Tausende Berliner haben hier bereits Höhlen gegraben.
Die Kleinen sind auf ihren Gängen vor den Großen sicher
Berlins U-Bahn-Tunnel geben das perfekte Bild des Generationenwandels. Im Abstand weniger Dekaden wurden neue Linien konzipiert, es wurde gegraben, gefräst und gemauert und von der nächsten Generation wieder vernagelt. Haltepunkte und Tunnelkreuze wurden gegraben, die Strecken dazu aber nie gebaut.
Es gibt zwei Wagenabmessungen: Die kleineren stammten ursprünglich von Siemens. Die großen von der AEG kamen später dazu. Die kleinen U-Bahnen passen in die Tunnel der großen, aber nicht umgekehrt. Ein Schutz der Schwachen. Die Berliner U-Bahn ist gerecht.

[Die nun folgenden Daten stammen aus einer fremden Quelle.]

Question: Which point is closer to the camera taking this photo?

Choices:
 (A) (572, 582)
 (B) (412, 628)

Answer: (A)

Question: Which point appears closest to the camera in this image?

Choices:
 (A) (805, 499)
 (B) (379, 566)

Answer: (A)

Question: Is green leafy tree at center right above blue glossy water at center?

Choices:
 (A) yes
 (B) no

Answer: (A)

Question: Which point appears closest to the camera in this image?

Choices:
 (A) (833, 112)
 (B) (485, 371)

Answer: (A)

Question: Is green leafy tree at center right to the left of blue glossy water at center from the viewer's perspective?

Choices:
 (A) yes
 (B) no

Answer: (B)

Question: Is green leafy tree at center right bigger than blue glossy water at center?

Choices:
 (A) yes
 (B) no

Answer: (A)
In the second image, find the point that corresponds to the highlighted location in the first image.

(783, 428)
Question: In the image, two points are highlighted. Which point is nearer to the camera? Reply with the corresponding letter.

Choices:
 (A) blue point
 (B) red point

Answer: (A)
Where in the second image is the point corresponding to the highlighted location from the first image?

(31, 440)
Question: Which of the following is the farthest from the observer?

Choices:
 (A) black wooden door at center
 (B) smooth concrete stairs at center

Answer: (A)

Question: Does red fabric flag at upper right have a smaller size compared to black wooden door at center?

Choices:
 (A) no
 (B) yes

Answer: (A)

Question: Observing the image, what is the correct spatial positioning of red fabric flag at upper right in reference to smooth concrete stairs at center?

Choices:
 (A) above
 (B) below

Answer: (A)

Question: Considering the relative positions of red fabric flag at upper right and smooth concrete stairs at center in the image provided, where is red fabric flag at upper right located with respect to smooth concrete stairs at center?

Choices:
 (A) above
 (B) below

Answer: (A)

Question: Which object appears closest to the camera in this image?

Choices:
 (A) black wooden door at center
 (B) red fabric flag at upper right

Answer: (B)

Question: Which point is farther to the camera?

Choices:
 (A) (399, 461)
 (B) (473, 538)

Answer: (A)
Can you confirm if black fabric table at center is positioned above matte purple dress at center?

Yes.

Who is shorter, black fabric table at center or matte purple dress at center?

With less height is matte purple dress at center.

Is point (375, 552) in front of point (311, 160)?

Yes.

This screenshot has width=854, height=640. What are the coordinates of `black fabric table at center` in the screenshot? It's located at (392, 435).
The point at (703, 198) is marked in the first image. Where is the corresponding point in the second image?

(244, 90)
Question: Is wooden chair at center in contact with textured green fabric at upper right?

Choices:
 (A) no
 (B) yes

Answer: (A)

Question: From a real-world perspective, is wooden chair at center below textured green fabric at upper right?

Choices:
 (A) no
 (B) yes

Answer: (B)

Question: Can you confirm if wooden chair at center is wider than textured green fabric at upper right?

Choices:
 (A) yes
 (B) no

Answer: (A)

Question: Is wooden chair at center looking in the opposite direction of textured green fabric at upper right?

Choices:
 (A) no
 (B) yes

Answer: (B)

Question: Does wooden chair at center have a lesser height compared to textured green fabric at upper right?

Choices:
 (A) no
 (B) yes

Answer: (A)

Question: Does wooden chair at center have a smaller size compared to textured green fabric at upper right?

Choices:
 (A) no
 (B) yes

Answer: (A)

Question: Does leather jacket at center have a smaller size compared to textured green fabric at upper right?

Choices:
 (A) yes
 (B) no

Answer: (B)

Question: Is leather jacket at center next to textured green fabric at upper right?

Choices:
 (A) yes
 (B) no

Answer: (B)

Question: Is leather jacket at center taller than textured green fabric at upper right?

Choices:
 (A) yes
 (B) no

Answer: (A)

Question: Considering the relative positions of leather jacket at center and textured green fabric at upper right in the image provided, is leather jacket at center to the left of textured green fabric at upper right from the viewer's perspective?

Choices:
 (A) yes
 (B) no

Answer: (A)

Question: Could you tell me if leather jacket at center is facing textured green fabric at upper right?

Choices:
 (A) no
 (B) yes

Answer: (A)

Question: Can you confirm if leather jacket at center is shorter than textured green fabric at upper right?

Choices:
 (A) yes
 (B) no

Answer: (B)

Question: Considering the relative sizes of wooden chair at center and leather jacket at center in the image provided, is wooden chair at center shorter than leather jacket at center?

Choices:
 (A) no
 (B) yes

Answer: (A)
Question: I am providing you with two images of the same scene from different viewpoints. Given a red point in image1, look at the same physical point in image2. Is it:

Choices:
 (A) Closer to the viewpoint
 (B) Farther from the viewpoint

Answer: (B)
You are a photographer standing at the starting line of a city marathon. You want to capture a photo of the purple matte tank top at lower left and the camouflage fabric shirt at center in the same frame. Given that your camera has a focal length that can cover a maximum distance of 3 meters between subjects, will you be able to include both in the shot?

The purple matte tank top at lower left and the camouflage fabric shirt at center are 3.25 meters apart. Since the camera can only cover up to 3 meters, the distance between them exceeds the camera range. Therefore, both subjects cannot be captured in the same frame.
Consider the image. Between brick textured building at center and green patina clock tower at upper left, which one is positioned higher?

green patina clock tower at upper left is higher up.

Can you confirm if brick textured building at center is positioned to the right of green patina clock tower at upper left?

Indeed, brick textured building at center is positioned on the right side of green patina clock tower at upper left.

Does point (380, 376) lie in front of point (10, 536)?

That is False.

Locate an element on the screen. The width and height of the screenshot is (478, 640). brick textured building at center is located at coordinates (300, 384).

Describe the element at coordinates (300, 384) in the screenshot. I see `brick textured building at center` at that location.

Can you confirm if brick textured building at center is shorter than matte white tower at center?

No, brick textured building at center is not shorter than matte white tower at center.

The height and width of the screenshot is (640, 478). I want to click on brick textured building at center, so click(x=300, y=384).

Weil jeder Berliner ein Baumeister ist und Ideen für seinen eigenen kleinen Höhlenbau hat, wenn er mit dem BVG-Cabrio rumfährt, bekommen die teilnehmenden Baumeister bei der unterirdischen Cabriotour Helm und Weste. Einen Spaten oder eine Schaufel stellt die BVG bei den Touren nicht. Wahrscheinlich, weil klar ist, dass den sowieso jeder dabei hat.